• ASSIGNMENT:
Below is a listing; transcribe it exactly but without any images.

BEGIN THE RECORDS

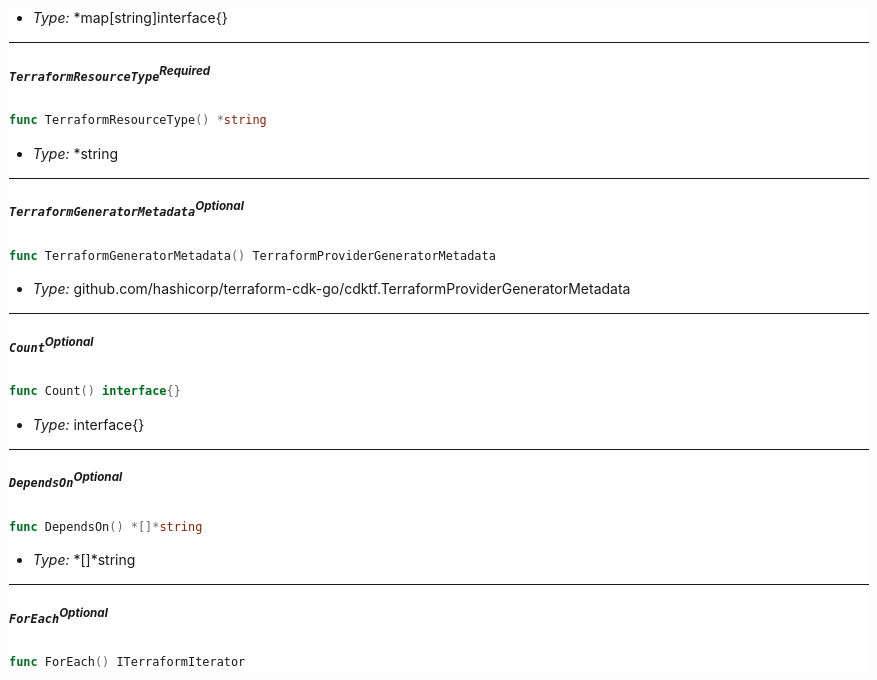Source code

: - *Type:* *map[string]interface{}

---

##### `TerraformResourceType`<sup>Required</sup> <a name="TerraformResourceType" id="@cdktf/provider-dns.dataDnsARecordSet.DataDnsARecordSet.property.terraformResourceType"></a>

```go
func TerraformResourceType() *string
```

- *Type:* *string

---

##### `TerraformGeneratorMetadata`<sup>Optional</sup> <a name="TerraformGeneratorMetadata" id="@cdktf/provider-dns.dataDnsARecordSet.DataDnsARecordSet.property.terraformGeneratorMetadata"></a>

```go
func TerraformGeneratorMetadata() TerraformProviderGeneratorMetadata
```

- *Type:* github.com/hashicorp/terraform-cdk-go/cdktf.TerraformProviderGeneratorMetadata

---

##### `Count`<sup>Optional</sup> <a name="Count" id="@cdktf/provider-dns.dataDnsARecordSet.DataDnsARecordSet.property.count"></a>

```go
func Count() interface{}
```

- *Type:* interface{}

---

##### `DependsOn`<sup>Optional</sup> <a name="DependsOn" id="@cdktf/provider-dns.dataDnsARecordSet.DataDnsARecordSet.property.dependsOn"></a>

```go
func DependsOn() *[]*string
```

- *Type:* *[]*string

---

##### `ForEach`<sup>Optional</sup> <a name="ForEach" id="@cdktf/provider-dns.dataDnsARecordSet.DataDnsARecordSet.property.forEach"></a>

```go
func ForEach() ITerraformIterator
```
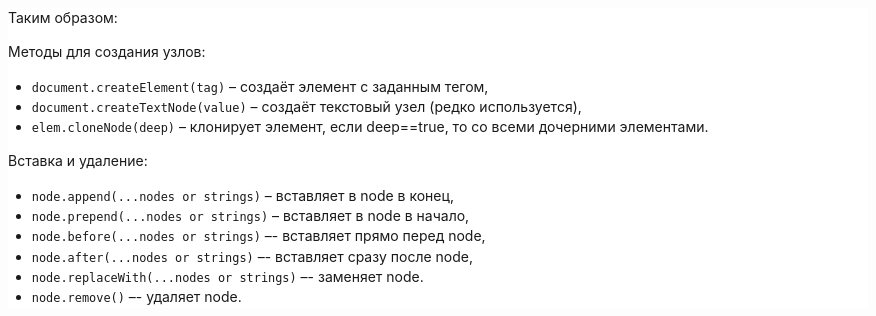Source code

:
 ```html
```

Таким образом:

Методы для создания узлов:

* `document.createElement(tag)` – создаёт элемент с заданным тегом,
* `document.createTextNode(value)` – создаёт текстовый узел (редко используется),
* `elem.cloneNode(deep)` – клонирует элемент, если deep==true, то со всеми дочерними элементами.

Вставка и удаление:

* `node.append(...nodes or strings)` – вставляет в node в конец,
* `node.prepend(...nodes or strings)` – вставляет в node в начало,
* `node.before(...nodes or strings)` –- вставляет прямо перед node,
* `node.after(...nodes or strings)` –- вставляет сразу после node,
* `node.replaceWith(...nodes or strings)` –- заменяет node.
* `node.remove()` –- удаляет node.

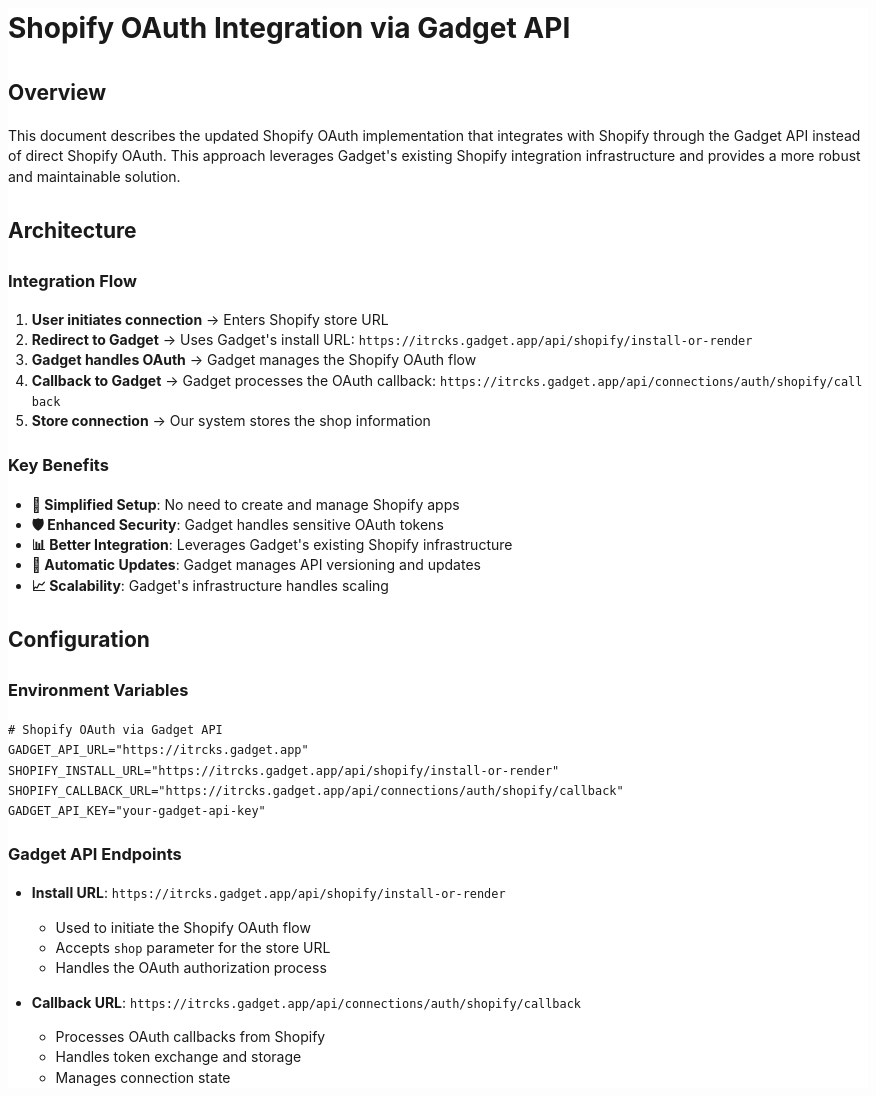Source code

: # Shopify OAuth Integration via Gadget API

## Overview

This document describes the updated Shopify OAuth implementation that integrates
with Shopify through the Gadget API instead of direct Shopify OAuth. This
approach leverages Gadget's existing Shopify integration infrastructure and
provides a more robust and maintainable solution.

## Architecture

### Integration Flow

1. **User initiates connection** → Enters Shopify store URL
2. **Redirect to Gadget** → Uses Gadget's install URL:
   `https://itrcks.gadget.app/api/shopify/install-or-render`
3. **Gadget handles OAuth** → Gadget manages the Shopify OAuth flow
4. **Callback to Gadget** → Gadget processes the OAuth callback:
   `https://itrcks.gadget.app/api/connections/auth/shopify/callback`
5. **Store connection** → Our system stores the shop information

### Key Benefits

- **🔧 Simplified Setup**: No need to create and manage Shopify apps
- **🛡️ Enhanced Security**: Gadget handles sensitive OAuth tokens
- **📊 Better Integration**: Leverages Gadget's existing Shopify infrastructure
- **🔄 Automatic Updates**: Gadget manages API versioning and updates
- **📈 Scalability**: Gadget's infrastructure handles scaling

## Configuration

### Environment Variables

```env
# Shopify OAuth via Gadget API
GADGET_API_URL="https://itrcks.gadget.app"
SHOPIFY_INSTALL_URL="https://itrcks.gadget.app/api/shopify/install-or-render"
SHOPIFY_CALLBACK_URL="https://itrcks.gadget.app/api/connections/auth/shopify/callback"
GADGET_API_KEY="your-gadget-api-key"
```

### Gadget API Endpoints

- **Install URL**: `https://itrcks.gadget.app/api/shopify/install-or-render`
  - Used to initiate the Shopify OAuth flow
  - Accepts `shop` parameter for the store URL
  - Handles the OAuth authorization process

- **Callback URL**:
  `https://itrcks.gadget.app/api/connections/auth/shopify/callback`
  - Processes OAuth callbacks from Shopify
  - Handles token exchange and storage
  - Manages connection state
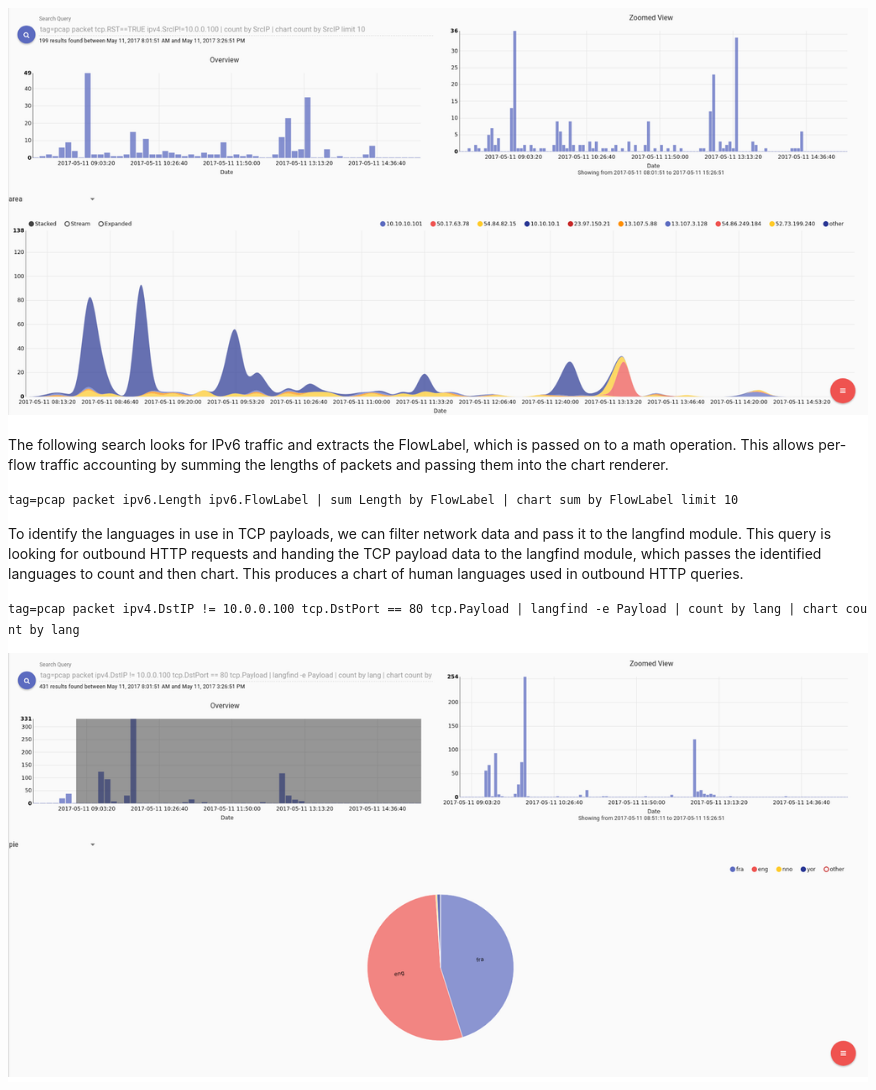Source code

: ![](portscan.png)

The following search looks for IPv6 traffic and extracts the FlowLabel, which is passed on to a math operation.  This allows per-flow traffic accounting by summing the lengths of packets and passing them into the chart renderer.

```
tag=pcap packet ipv6.Length ipv6.FlowLabel | sum Length by FlowLabel | chart sum by FlowLabel limit 10
```

To identify the languages in use in TCP payloads, we can filter network data and pass it to the langfind module.  This query is looking for outbound HTTP requests and handing the TCP payload data to the langfind module, which passes the identified languages to count and then chart.  This produces a chart of human languages used in outbound HTTP queries.

```
tag=pcap packet ipv4.DstIP != 10.0.0.100 tcp.DstPort == 80 tcp.Payload | langfind -e Payload | count by lang | chart count by lang
```

![](langfind.png)
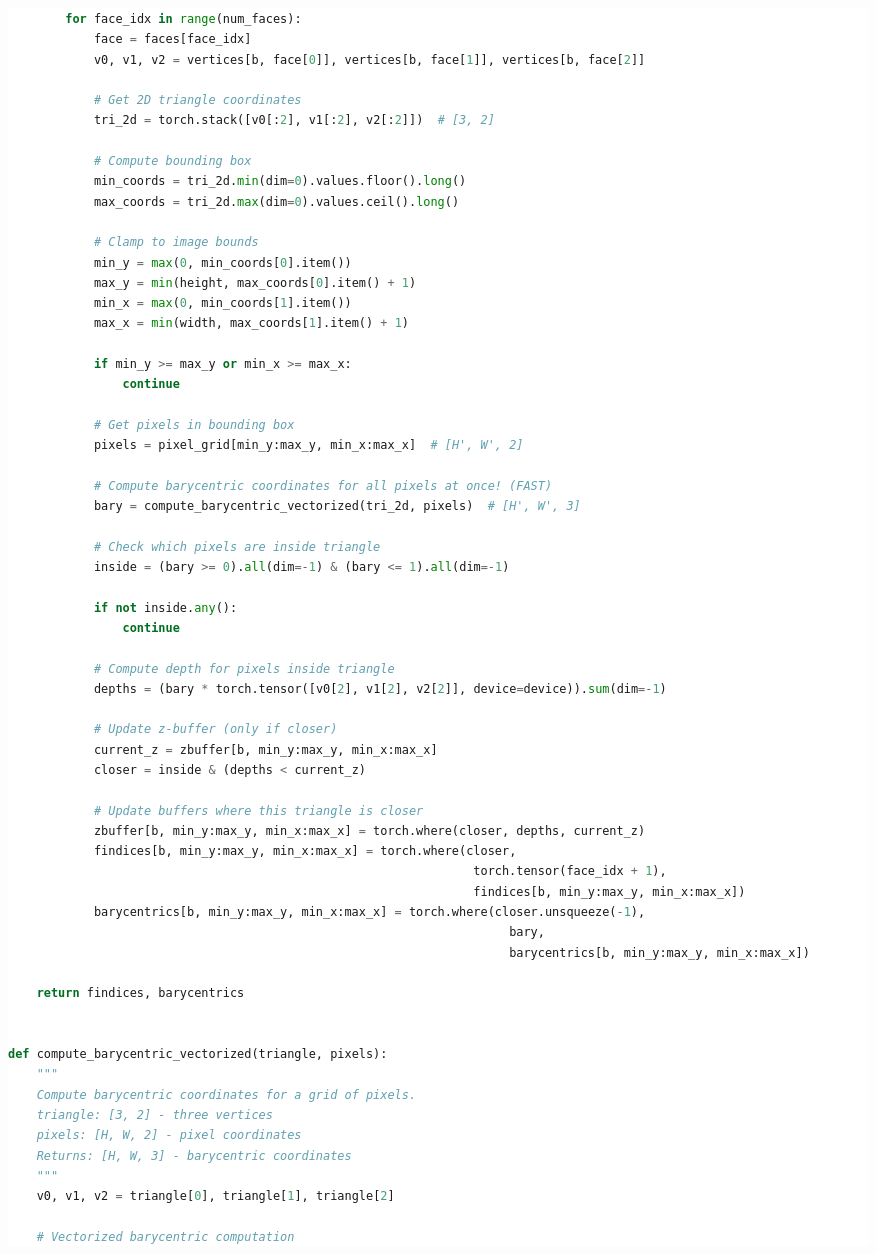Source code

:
 ```python
        for face_idx in range(num_faces):
            face = faces[face_idx]
            v0, v1, v2 = vertices[b, face[0]], vertices[b, face[1]], vertices[b, face[2]]
            
            # Get 2D triangle coordinates
            tri_2d = torch.stack([v0[:2], v1[:2], v2[:2]])  # [3, 2]
            
            # Compute bounding box
            min_coords = tri_2d.min(dim=0).values.floor().long()
            max_coords = tri_2d.max(dim=0).values.ceil().long()
            
            # Clamp to image bounds
            min_y = max(0, min_coords[0].item())
            max_y = min(height, max_coords[0].item() + 1)
            min_x = max(0, min_coords[1].item())
            max_x = min(width, max_coords[1].item() + 1)
            
            if min_y >= max_y or min_x >= max_x:
                continue
            
            # Get pixels in bounding box
            pixels = pixel_grid[min_y:max_y, min_x:max_x]  # [H', W', 2]
            
            # Compute barycentric coordinates for all pixels at once! (FAST)
            bary = compute_barycentric_vectorized(tri_2d, pixels)  # [H', W', 3]
            
            # Check which pixels are inside triangle
            inside = (bary >= 0).all(dim=-1) & (bary <= 1).all(dim=-1)
            
            if not inside.any():
                continue
            
            # Compute depth for pixels inside triangle
            depths = (bary * torch.tensor([v0[2], v1[2], v2[2]], device=device)).sum(dim=-1)
            
            # Update z-buffer (only if closer)
            current_z = zbuffer[b, min_y:max_y, min_x:max_x]
            closer = inside & (depths < current_z)
            
            # Update buffers where this triangle is closer
            zbuffer[b, min_y:max_y, min_x:max_x] = torch.where(closer, depths, current_z)
            findices[b, min_y:max_y, min_x:max_x] = torch.where(closer, 
                                                                 torch.tensor(face_idx + 1), 
                                                                 findices[b, min_y:max_y, min_x:max_x])
            barycentrics[b, min_y:max_y, min_x:max_x] = torch.where(closer.unsqueeze(-1), 
                                                                      bary, 
                                                                      barycentrics[b, min_y:max_y, min_x:max_x])
    
    return findices, barycentrics


def compute_barycentric_vectorized(triangle, pixels):
    """
    Compute barycentric coordinates for a grid of pixels.
    triangle: [3, 2] - three vertices
    pixels: [H, W, 2] - pixel coordinates
    Returns: [H, W, 3] - barycentric coordinates
    """
    v0, v1, v2 = triangle[0], triangle[1], triangle[2]
    
    # Vectorized barycentric computation
```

END THE RECORDS

• WRITTEN ANSWER:
Source code

: - *Type:* *map[string]interface{}

---

##### `TerraformResourceType`<sup>Required</sup> <a name="TerraformResourceType" id="@cdktf/provider-dns.dataDnsARecordSet.DataDnsARecordSet.property.terraformResourceType"></a>

```go
func TerraformResourceType() *string
```

- *Type:* *string

---

##### `TerraformGeneratorMetadata`<sup>Optional</sup> <a name="TerraformGeneratorMetadata" id="@cdktf/provider-dns.dataDnsARecordSet.DataDnsARecordSet.property.terraformGeneratorMetadata"></a>

```go
func TerraformGeneratorMetadata() TerraformProviderGeneratorMetadata
```

- *Type:* github.com/hashicorp/terraform-cdk-go/cdktf.TerraformProviderGeneratorMetadata

---

##### `Count`<sup>Optional</sup> <a name="Count" id="@cdktf/provider-dns.dataDnsARecordSet.DataDnsARecordSet.property.count"></a>

```go
func Count() interface{}
```

- *Type:* interface{}

---

##### `DependsOn`<sup>Optional</sup> <a name="DependsOn" id="@cdktf/provider-dns.dataDnsARecordSet.DataDnsARecordSet.property.dependsOn"></a>

```go
func DependsOn() *[]*string
```

- *Type:* *[]*string

---

##### `ForEach`<sup>Optional</sup> <a name="ForEach" id="@cdktf/provider-dns.dataDnsARecordSet.DataDnsARecordSet.property.forEach"></a>

```go
func ForEach() ITerraformIterator
```
Source code

:
 ```html
```

Таким образом:

Методы для создания узлов:

* `document.createElement(tag)` – создаёт элемент с заданным тегом,
* `document.createTextNode(value)` – создаёт текстовый узел (редко используется),
* `elem.cloneNode(deep)` – клонирует элемент, если deep==true, то со всеми дочерними элементами.

Вставка и удаление:

* `node.append(...nodes or strings)` – вставляет в node в конец,
* `node.prepend(...nodes or strings)` – вставляет в node в начало,
* `node.before(...nodes or strings)` –- вставляет прямо перед node,
* `node.after(...nodes or strings)` –- вставляет сразу после node,
* `node.replaceWith(...nodes or strings)` –- заменяет node.
* `node.remove()` –- удаляет node.

Source code

: # Shopify OAuth Integration via Gadget API

## Overview

This document describes the updated Shopify OAuth implementation that integrates
with Shopify through the Gadget API instead of direct Shopify OAuth. This
approach leverages Gadget's existing Shopify integration infrastructure and
provides a more robust and maintainable solution.

## Architecture

### Integration Flow

1. **User initiates connection** → Enters Shopify store URL
2. **Redirect to Gadget** → Uses Gadget's install URL:
   `https://itrcks.gadget.app/api/shopify/install-or-render`
3. **Gadget handles OAuth** → Gadget manages the Shopify OAuth flow
4. **Callback to Gadget** → Gadget processes the OAuth callback:
   `https://itrcks.gadget.app/api/connections/auth/shopify/callback`
5. **Store connection** → Our system stores the shop information

### Key Benefits

- **🔧 Simplified Setup**: No need to create and manage Shopify apps
- **🛡️ Enhanced Security**: Gadget handles sensitive OAuth tokens
- **📊 Better Integration**: Leverages Gadget's existing Shopify infrastructure
- **🔄 Automatic Updates**: Gadget manages API versioning and updates
- **📈 Scalability**: Gadget's infrastructure handles scaling

## Configuration

### Environment Variables

```env
# Shopify OAuth via Gadget API
GADGET_API_URL="https://itrcks.gadget.app"
SHOPIFY_INSTALL_URL="https://itrcks.gadget.app/api/shopify/install-or-render"
SHOPIFY_CALLBACK_URL="https://itrcks.gadget.app/api/connections/auth/shopify/callback"
GADGET_API_KEY="your-gadget-api-key"
```

### Gadget API Endpoints

- **Install URL**: `https://itrcks.gadget.app/api/shopify/install-or-render`
  - Used to initiate the Shopify OAuth flow
  - Accepts `shop` parameter for the store URL
  - Handles the OAuth authorization process

- **Callback URL**:
  `https://itrcks.gadget.app/api/connections/auth/shopify/callback`
  - Processes OAuth callbacks from Shopify
  - Handles token exchange and storage
  - Manages connection state
Source code

: ![](portscan.png)

The following search looks for IPv6 traffic and extracts the FlowLabel, which is passed on to a math operation.  This allows per-flow traffic accounting by summing the lengths of packets and passing them into the chart renderer.

```
tag=pcap packet ipv6.Length ipv6.FlowLabel | sum Length by FlowLabel | chart sum by FlowLabel limit 10
```

To identify the languages in use in TCP payloads, we can filter network data and pass it to the langfind module.  This query is looking for outbound HTTP requests and handing the TCP payload data to the langfind module, which passes the identified languages to count and then chart.  This produces a chart of human languages used in outbound HTTP queries.

```
tag=pcap packet ipv4.DstIP != 10.0.0.100 tcp.DstPort == 80 tcp.Payload | langfind -e Payload | count by lang | chart count by lang
```

![](langfind.png)
Source code

:
 ```python
        for face_idx in range(num_faces):
            face = faces[face_idx]
            v0, v1, v2 = vertices[b, face[0]], vertices[b, face[1]], vertices[b, face[2]]
            
            # Get 2D triangle coordinates
            tri_2d = torch.stack([v0[:2], v1[:2], v2[:2]])  # [3, 2]
            
            # Compute bounding box
            min_coords = tri_2d.min(dim=0).values.floor().long()
            max_coords = tri_2d.max(dim=0).values.ceil().long()
            
            # Clamp to image bounds
            min_y = max(0, min_coords[0].item())
            max_y = min(height, max_coords[0].item() + 1)
            min_x = max(0, min_coords[1].item())
            max_x = min(width, max_coords[1].item() + 1)
            
            if min_y >= max_y or min_x >= max_x:
                continue
            
            # Get pixels in bounding box
            pixels = pixel_grid[min_y:max_y, min_x:max_x]  # [H', W', 2]
            
            # Compute barycentric coordinates for all pixels at once! (FAST)
            bary = compute_barycentric_vectorized(tri_2d, pixels)  # [H', W', 3]
            
            # Check which pixels are inside triangle
            inside = (bary >= 0).all(dim=-1) & (bary <= 1).all(dim=-1)
            
            if not inside.any():
                continue
            
            # Compute depth for pixels inside triangle
            depths = (bary * torch.tensor([v0[2], v1[2], v2[2]], device=device)).sum(dim=-1)
            
            # Update z-buffer (only if closer)
            current_z = zbuffer[b, min_y:max_y, min_x:max_x]
            closer = inside & (depths < current_z)
            
            # Update buffers where this triangle is closer
            zbuffer[b, min_y:max_y, min_x:max_x] = torch.where(closer, depths, current_z)
            findices[b, min_y:max_y, min_x:max_x] = torch.where(closer, 
                                                                 torch.tensor(face_idx + 1), 
                                                                 findices[b, min_y:max_y, min_x:max_x])
            barycentrics[b, min_y:max_y, min_x:max_x] = torch.where(closer.unsqueeze(-1), 
                                                                      bary, 
                                                                      barycentrics[b, min_y:max_y, min_x:max_x])
    
    return findices, barycentrics


def compute_barycentric_vectorized(triangle, pixels):
    """
    Compute barycentric coordinates for a grid of pixels.
    triangle: [3, 2] - three vertices
    pixels: [H, W, 2] - pixel coordinates
    Returns: [H, W, 3] - barycentric coordinates
    """
    v0, v1, v2 = triangle[0], triangle[1], triangle[2]
    
    # Vectorized barycentric computation
```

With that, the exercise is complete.